# Exercise aim
The answer must be every line from the entries below that contains "kilpatricktownsend".

# Records from a dataset
------------------------------------
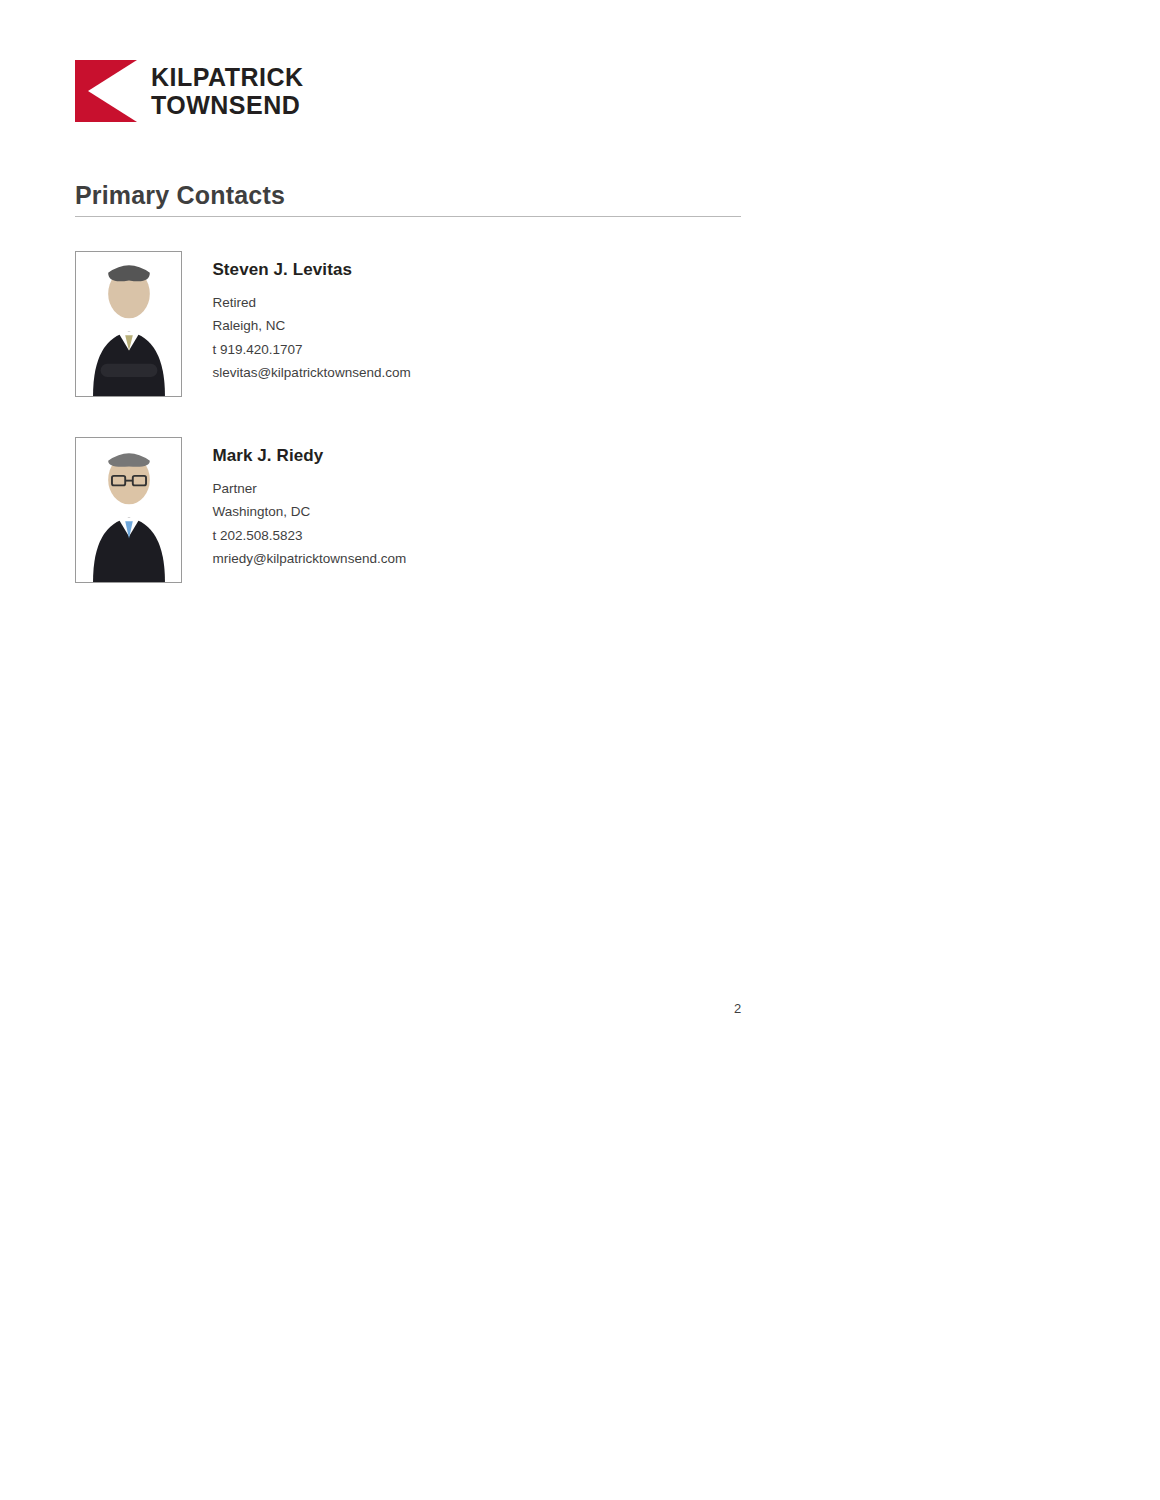KILPATRICK
TOWNSEND
Primary Contacts
Steven J. Levitas
Retired
Raleigh, NC
t 919.420.1707
slevitas@kilpatricktownsend.com
Mark J. Riedy
Partner
Washington, DC
t 202.508.5823
mriedy@kilpatricktownsend.com
2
------------------------------------
# Task response
slevitas@kilpatricktownsend.com
mriedy@kilpatricktownsend.com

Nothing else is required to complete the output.